▸ Task to carry out:
Show each line in the entries below that contains the word "Agents".
Records START
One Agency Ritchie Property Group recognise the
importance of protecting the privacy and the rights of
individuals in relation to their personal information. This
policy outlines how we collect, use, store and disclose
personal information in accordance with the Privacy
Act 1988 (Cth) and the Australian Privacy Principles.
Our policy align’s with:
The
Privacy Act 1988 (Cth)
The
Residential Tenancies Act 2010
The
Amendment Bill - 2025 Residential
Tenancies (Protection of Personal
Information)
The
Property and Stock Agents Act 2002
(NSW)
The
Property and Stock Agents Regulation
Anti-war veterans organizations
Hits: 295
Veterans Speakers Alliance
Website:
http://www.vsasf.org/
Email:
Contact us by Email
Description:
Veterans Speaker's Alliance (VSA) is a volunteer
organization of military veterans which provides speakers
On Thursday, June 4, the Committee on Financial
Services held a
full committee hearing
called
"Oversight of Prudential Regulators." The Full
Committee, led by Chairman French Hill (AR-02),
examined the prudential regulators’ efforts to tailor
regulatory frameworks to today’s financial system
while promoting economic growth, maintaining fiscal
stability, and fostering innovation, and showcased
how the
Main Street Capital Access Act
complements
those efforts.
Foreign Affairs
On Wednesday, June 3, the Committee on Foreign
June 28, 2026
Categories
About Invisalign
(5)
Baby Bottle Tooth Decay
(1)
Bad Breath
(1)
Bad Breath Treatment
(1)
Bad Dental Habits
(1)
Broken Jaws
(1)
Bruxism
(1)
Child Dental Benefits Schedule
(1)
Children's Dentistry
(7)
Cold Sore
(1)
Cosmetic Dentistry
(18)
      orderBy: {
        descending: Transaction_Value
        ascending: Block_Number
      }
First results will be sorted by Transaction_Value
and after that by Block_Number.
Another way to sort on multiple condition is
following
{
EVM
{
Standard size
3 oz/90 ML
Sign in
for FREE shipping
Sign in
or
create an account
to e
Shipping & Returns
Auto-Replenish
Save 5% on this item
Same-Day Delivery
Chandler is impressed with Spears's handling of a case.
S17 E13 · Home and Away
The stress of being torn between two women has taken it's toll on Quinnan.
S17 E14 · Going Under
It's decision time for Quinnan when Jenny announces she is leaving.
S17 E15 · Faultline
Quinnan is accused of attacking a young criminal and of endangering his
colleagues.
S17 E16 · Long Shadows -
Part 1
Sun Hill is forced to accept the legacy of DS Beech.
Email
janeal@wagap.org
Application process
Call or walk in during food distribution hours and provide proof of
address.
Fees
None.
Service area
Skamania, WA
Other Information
Records END
▸ Response to this task:
Property and Stock Agents Act 2002
Property and Stock Agents Regulation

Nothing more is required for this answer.